The GNSH Executive Committee

Michael Seropian, USA (Chair)
Kevin Stirling, Scotland (Treasurer)
Stephanie Sudikoff, USA (Vice-Chair)
Clive Patrickson, Norway
Ralf Krage, Netherlands
Carol Durham, USA
Lucas Huang, USA
Linda Crelinsten, Canada
Patrick Van Gele, Switzerland
Secretariat
Andy Anderson, Executive Director 2016
Kay Anderson, Conference Administrator

The goal of the GNSH meeting in Oxford was to identify and exchange the needs of industry, academia and practitioners by organizing workshops and debates to focus on the barriers to expansion of simulation based education (SBE), for example what does industry need from users and what do users need from industry. Further development of the Value Based Simulation Programme including implementation feedback and next steps.

Isabelle, president of the DSSH represented our society at this 7th GNSH meeting.

Below you can find the impressive list of the delegates who represented various societies and companies from around the globe.

During this symposium there was a lot of discussion why SBE has not been embedded more frequently in healthcare. Should we demonstrate that SBE is as good as traditional training, what outcome measures should be gathered? How can we convince the policy makers?
As stated by Clive Patrickson (Board member of GNSH) policy makers have three priorities: money, patient safety and government policies. Keep in mind that “Roadies take you to Elvis… Simulation educators will take you to the CEO, policy and decision makers….”

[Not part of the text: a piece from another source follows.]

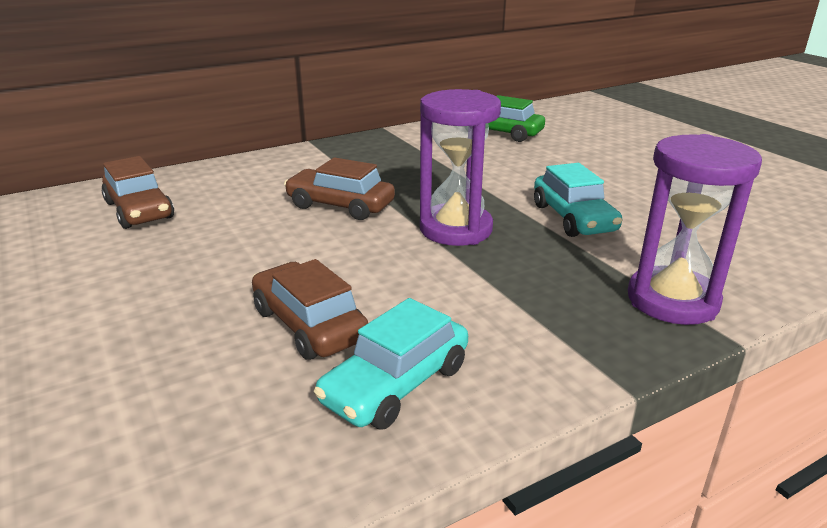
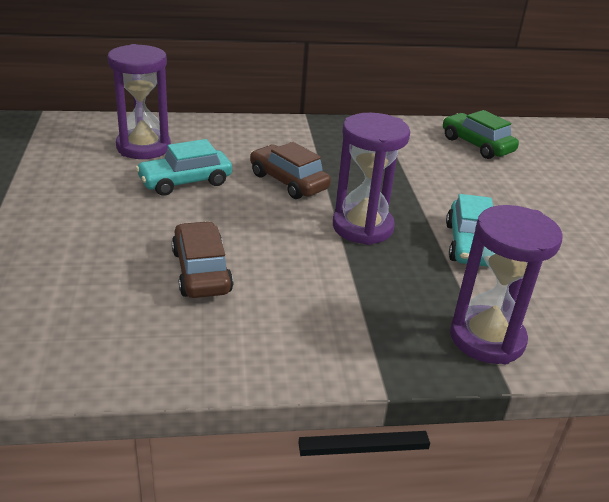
camera: 20 degrees right, 5 degrees up
(139, 210) = (143, 147): brown car -> purple hourglass
(396, 384) = (228, 332): turquoise car -> turquoise car (185, 182)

In some institutions, SBE was initiated by offering this to the younger medical students, or to the foundation doctors who have difficulties to achieve certain competencies or by involving patients in the conversation about simulation e.g. USA patients are concerned about quality of care, affordability and effectiveness of care. In the USA hospitals are being ranked which is incredibly important to hospital board and these scores may increase if the entire faculty participates into interdisciplinary SBE programs.

Nevertheless, still only 15-20% of the staff is currently being trained per year using simulation but David Grant warned that simulation is NOT the answer but should be regarded as a tool in your daily educational programs. Subsequently workshops took place trying to value expectations (general), to identify the decision makers and their needs, to provide a strategic approach to the decision maker and finally to demonstrate the success of the solution using measurable outcomes. Examples were infection control (hand hygiene), central line blood stream infections and the management of health care workers not prepared for the job, the lowering of the nurse turnover….

At the end of these 2.5 days the delegates agreed that SBE is here to stay but to REFRAME THE VALUE of SBE FROM GRASS ROOTS DEMAND TO TOP LEVEL DEMAND outcomes should be measured correctly (cost, patient outcomes, length of stay…) to convince stakeholders that simulation is not just a training instrument but also cost-reducing and quality increasing tool.

The board will evaluate if the toolkit that has been created should be further expanded, come up with a business plan that the various affiliated societies can discuss with their board and members to decide if each society or company is happy to continue to support the GNSH and actively contribute.